Sometimes you want to say you understand what we’re going through. But no book, not even I, can say what anyone is going through. It’s different for everyone. I will say what it felt like for me.
I thought I was being buried alive. Everyone kept pushing me closer towards the hole and eventually I fell in. Every time I tried to climb out, someone threw something at me. Every hurtful word or phrase was another clump of dirt. I was dying. Eventually I gave in and decided it was my time to die. I hit rock bottom. I never thought I would get out of that hole. I knew I had friends with this disorder, but I didn’t believe I had it. Ed convinced me I was just eating healthier and losing weight to make myself look better. I trusted him. At times when I started to feel like maybe something was wrong, I felt like no one was doing anything to stop me. Everyone was letting me overexercise and under-eat. I was alone. It was always dark. I never wanted to see my friends, because they knew what was going on and wanted to help. I was sure I didn’t need help, I just needed to lose another 5 pounds.
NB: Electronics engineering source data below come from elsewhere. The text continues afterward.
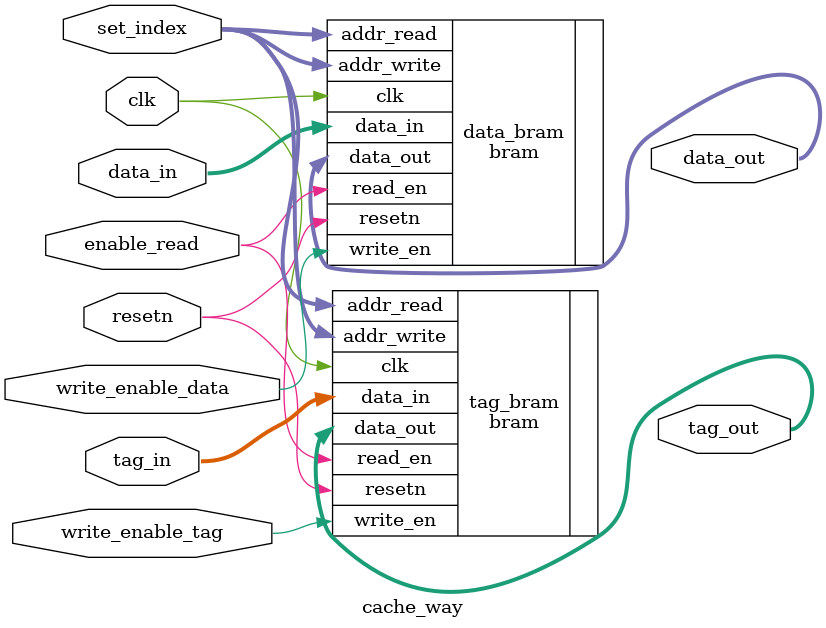
<source format=sv>
`ifndef CACHE_WAY_SV
`define CACHE_WAY_SV
/*
* Módulo cache_way: encapsula las BRAM de tag y data para cada vía
*/
module cache_way #(
    parameter TAG_WIDTH = 13, // Ancho del tag
    parameter DATA_WIDTH = 16, // Ancho de los datos
    parameter SET_WIDTH = 8
) (
    input wire clk,
    input wire resetn,
    input wire enable_read,
    input wire write_enable_tag,
    input wire write_enable_data,
    input wire [SET_WIDTH-1:0] set_index,
    input wire [TAG_WIDTH-1:0] tag_in,
    input wire [DATA_WIDTH-1:0] data_in,
    output wire [TAG_WIDTH-1:0] tag_out,
    output wire [DATA_WIDTH-1:0] data_out
);
    // Declaración de la BRAM de tag
    bram #(
        .DEPTH(1 << SET_WIDTH),
        .WIDTH_BITS(TAG_WIDTH)
    ) tag_bram (
        .clk(clk),
        .resetn(resetn),
        .read_en(enable_read),
        .write_en(write_enable_tag),
        .addr_read(set_index),
        .addr_write(set_index),
        .data_in(tag_in),
        .data_out(tag_out)
    );

    // Declaración de la BRAM de datos
    bram #(
        .DEPTH(1 << SET_WIDTH),
        .WIDTH_BITS(DATA_WIDTH)
    ) data_bram (
        .clk(clk),
        .resetn(resetn),
        .read_en(enable_read),
        .write_en(write_enable_data),
        .addr_read(set_index),
        .addr_write(set_index),
        .data_in(data_in),
        .data_out(data_out)
    );
endmodule

`endif // CACHE_WAY_SV
</source>
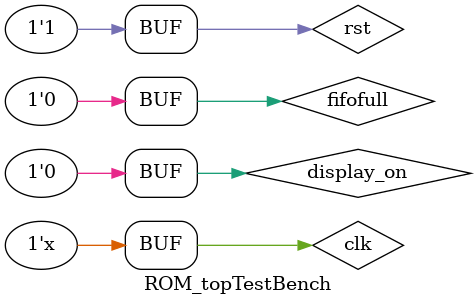
<source format=v>

`timescale 1 ns / 1 ns

module ROM_topTestBench();

reg clk,rst, display_on, fifofull;

ROM_top DUT(.clk(clk),.rst(~rst),.display_on(display_on),.fifofull(fifofull));

always #5 clk=~clk;

initial begin
clk=0;
rst=0;
display_on=1;
fifofull=0;
#10
rst=1;
display_on=1;
#10;
display_on=0;
end
endmodule
</source>
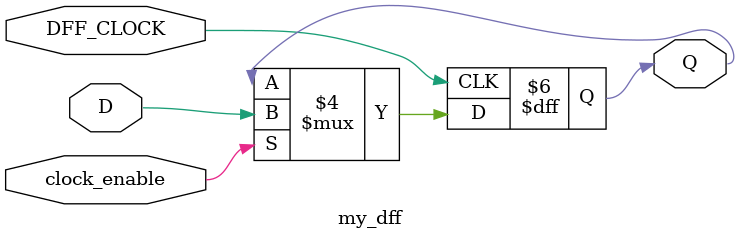
<source format=v>
module debounce(input i_input, input i_clk, output o_output);
	wire slow_clk;
	wire Q1, Q2;
	clock_enable u1(i_clk, slow_clk);
	my_dff d1(i_clk, slow_clk, i_input, Q1);
	my_dff d2(i_clk, slow_clk, Q1, Q2);
	assign o_output = Q1 & Q2;
endmodule

// Slow clock enable for debouncing button 
module clock_enable(input i_clk, output slow_clk);
    reg [15:0] counter = 0;
    always @(posedge i_clk)
    begin
  		counter <= (counter >= 59999) ? 0 : counter + 1;
	end
    assign slow_clk = (counter == 59999) ? 1'b1 : 1'b0;
endmodule

// D-flip-flop with clock enable signal for debouncing module 
module my_dff(input DFF_CLOCK, input clock_enable, input D, output reg Q=0);
	always @ (posedge DFF_CLOCK) begin
  		if(clock_enable==1) 
        	Q <= D;
    end
endmodule
</source>
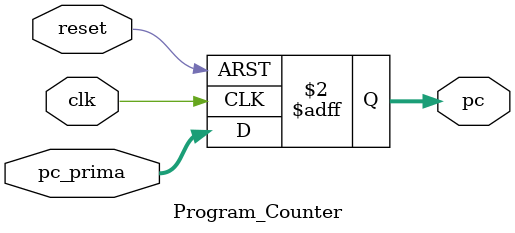
<source format=sv>
/*
Es un pc_prima que será el nuevo cada ciclo de reloj.
Posee un reset asincrónico (no importa el estado de las entradas) que actua en el ciclo positivo.
*/

module Program_Counter( input  logic clk, 
								input  logic reset,
								input  logic [31:0] pc_prima, 
								output logic [31:0] pc);
	
		
		always @(posedge clk, posedge reset) begin 
			if(reset) pc = 32'b0;
			else pc <= pc_prima;
		end

endmodule

</source>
Then ten, and it never stopped. I had no hope. I wanted to die. I wanted to starve myself to death and leave everything behind. Life was like Hell. Everything was always on fire and I was being beaten down everyday. Soon I stopped going out altogether. My life ended up consisting of me, and a garbage pail (either filled with vomit, or the lunch I was supposed to eat). I wouldn’t even call what I was doing ‘life’. I was not living. I was practicing for after my funeral. I started planning my funeral. I wrote suicide notes. I said goodbye to my friends. It was the end.
I am no longer in that place. I met a group of people who, instead of throwing dirt at me, threw me a ladder. I climbed out. I am almost happy. I can stand up for myself. I have self-respect once again. I want everyone to be able to feel this again, and it is possible.
Please get help if you need it, if you have a friend with this problem, try to get them to read this. Drowning isn’t fun. We need a life preserver. There is nothing wrong with asking for help, I will respect you if you reach out (I respect you no matter what, but this is an incredible step).
Don’t give up, there is hope for everyone.